CamilleX is a new XText-based front-end for Event-B models which provides a textual representation and persistence. CamilleX supports two types of textual files XMachine and XContext, which in turn will be automatically translated to the corresponding Rodin Event-B components (machine and context). A facility for translating from Rodin Event-B components to CamilleX components can be invoked manually. The overall process can be seen in Figure 2.


Figure 3 - Overview of CamilleX

CamilleX provides a front-end editor based on XText. XText is an open source framework for developing modelling languages based on the Eclipse Modelling Framework (EMF).

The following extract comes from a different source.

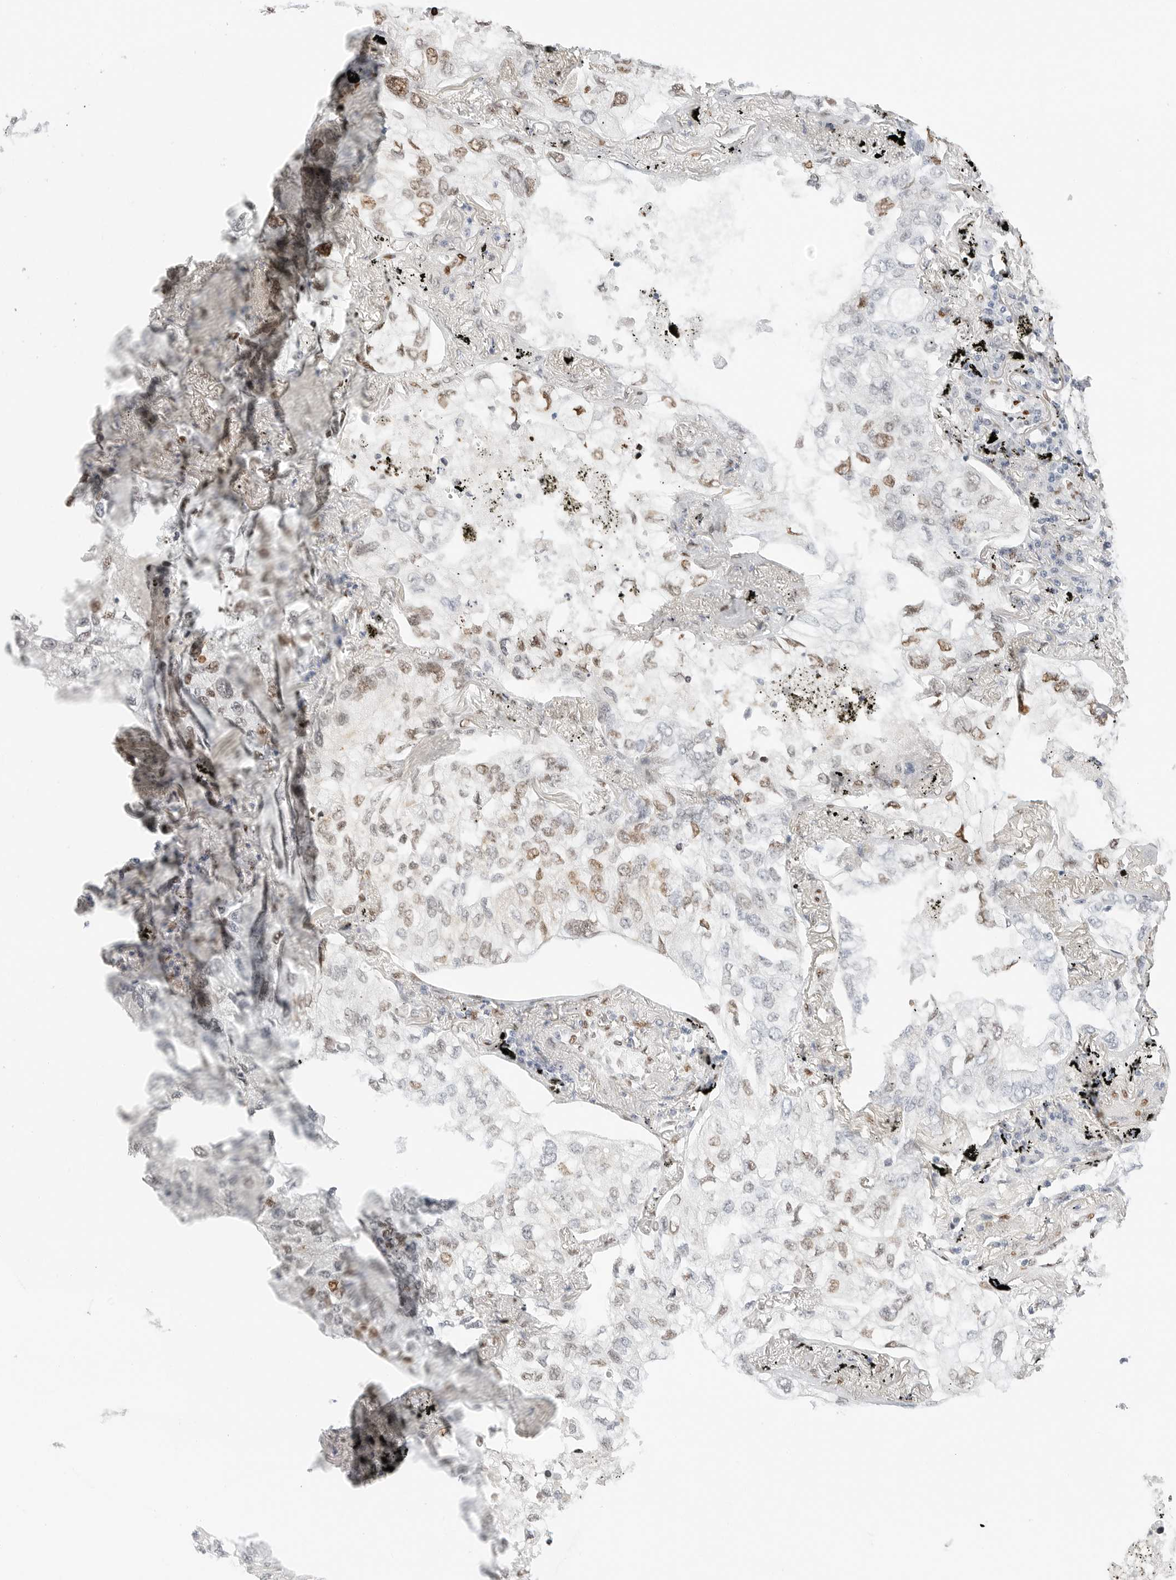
{"staining": {"intensity": "weak", "quantity": "25%-75%", "location": "nuclear"}, "tissue": "lung cancer", "cell_type": "Tumor cells", "image_type": "cancer", "snomed": [{"axis": "morphology", "description": "Adenocarcinoma, NOS"}, {"axis": "topography", "description": "Lung"}], "caption": "Weak nuclear positivity for a protein is identified in about 25%-75% of tumor cells of lung cancer (adenocarcinoma) using immunohistochemistry (IHC).", "gene": "SPIDR", "patient": {"sex": "male", "age": 65}}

Records extension - The CamilleX plug-in is extended so that it not only supports standard Event-B, but also provides support for record data structures. Records are translated to standard Event-B when the model is saved, hence it is not required to be processed by the Rodin tools.

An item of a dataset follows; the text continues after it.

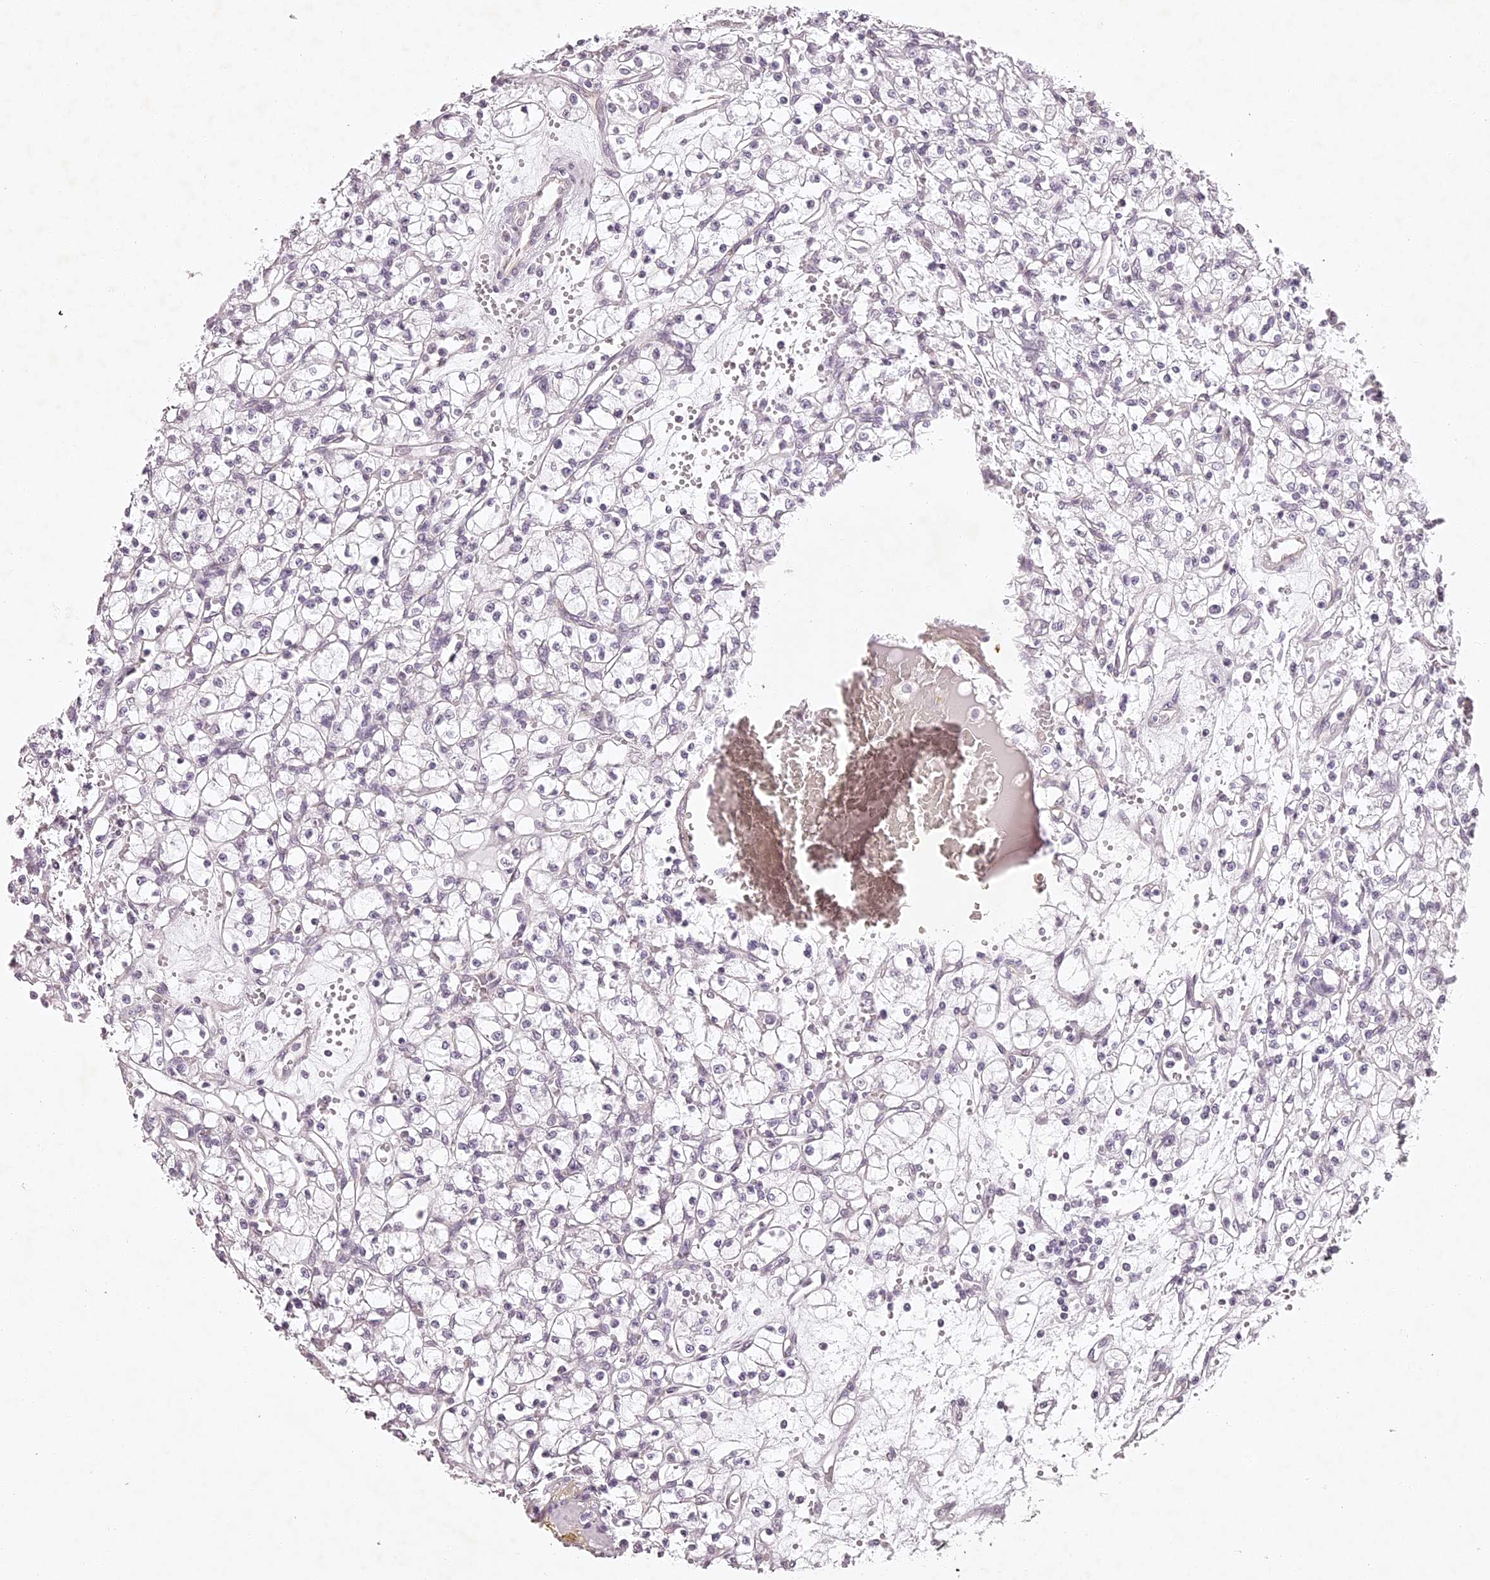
{"staining": {"intensity": "negative", "quantity": "none", "location": "none"}, "tissue": "renal cancer", "cell_type": "Tumor cells", "image_type": "cancer", "snomed": [{"axis": "morphology", "description": "Adenocarcinoma, NOS"}, {"axis": "topography", "description": "Kidney"}], "caption": "Tumor cells show no significant staining in adenocarcinoma (renal).", "gene": "ELAPOR1", "patient": {"sex": "female", "age": 59}}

Figure 4 - Xtext and context components

Spark Code Generation


Ensuring properties of safety- and security-critical systems is paramount. Event-B is a formal modelling method which enables the design of systems, using mathematical proofs ensuring the conformity of the system to declared safety requirements. SPARK is a programming language making use of static analysis tools which verify written code correctly implements the properties of the system as specified in the form of written proof annotations (e.g., pre- and post-conditions). SPARK has been used in many industry-scale projects to implement safety-critical software. However, manually writing SPARK proof annotations can be time-consuming and tedious. Our motivation is to develop a tool-supported approach to translate an Event-B model into a SPARK package, including proof annotations and other structures, from which manually written SPARK code can be verified, hence ensuring the correct behaviour of the software. One aim is to cover as much as possible the Event-B mathematical language that can be translated into SPARK. Event-B sets and relations are translated as SPARK Boolean arrays. A library is built to support the translation. Furthermore, properties of the systems such as axioms and invariants are translated and embedded in SPARK as pre- and post-conditions. These properties, in particular invariance properties, are often global system properties ensuring the safety and consistency of the overall system, and are often difficult to be discovered. Using these conceptual translation rules, we have developed a a plug-in for the Rodin platform. Our approach can be summarised as follows:

  • One SPARK package for the Event-B machine
  • Invariants are translated as expression functions
  • Each event translated as a procedure with the same set of parameters
    • Global aspect: compute from guards and actions of the event.
    • Depends aspect: compute from the actions of the event.
    • Pre-condition: generated from all axioms, invariants and the guards of the event
    • Post-condition: generated from all axioms, invariants and the actions of the event.
    • Procedure body: generated from the actions of the event
In terms of translating sets and relations, we have also considered different approaches including using functional sets and formal ordered sets. Our experiment shows that these representations have limited support for set and relational operators and did not work well with the SPARK provers. We plan to investigate the usage of Boolean arrays for sets and relations in SPARK as a mechanism for reasoning about abstract concepts using SMT solvers together with University of Oxford and Altran.